* _What the exercise asks_
Nothing in the records may be altered, and no picture may be included. Restate them in full.

[Opening Records to use section]

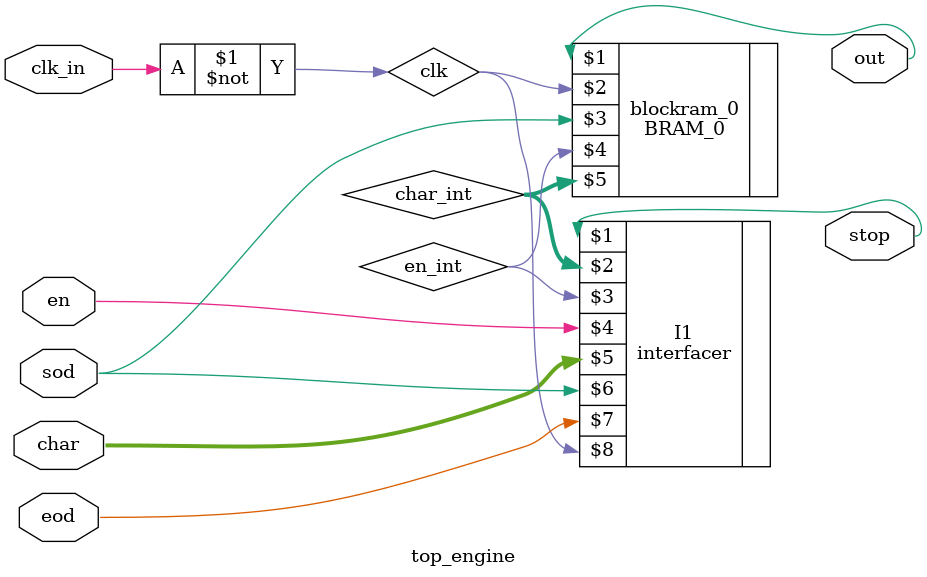
<source format=v>
module top_engine(out,stop,clk_in,sod,en,char,eod);
	input [7:0] char;
	input clk_in,sod,en,eod;
	output stop;
 	wire [7:0] char_int;
	wire en_int;
	output [0:0] out;

	assign clk = ~clk_in;
	interfacer I1(stop,char_int,en_int,en,char,sod,eod,clk);
	BRAM_0 blockram_0 (out[0],clk,sod,en_int,char_int);

endmodule

</source>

[Closing Records to use section]

* _Solution below_
<source format=v>
module top_engine(out,stop,clk_in,sod,en,char,eod);
	input [7:0] char;
	input clk_in,sod,en,eod;
	output stop;
 	wire [7:0] char_int;
	wire en_int;
	output [0:0] out;

	assign clk = ~clk_in;
	interfacer I1(stop,char_int,en_int,en,char,sod,eod,clk);
	BRAM_0 blockram_0 (out[0],clk,sod,en_int,char_int);

endmodule

</source>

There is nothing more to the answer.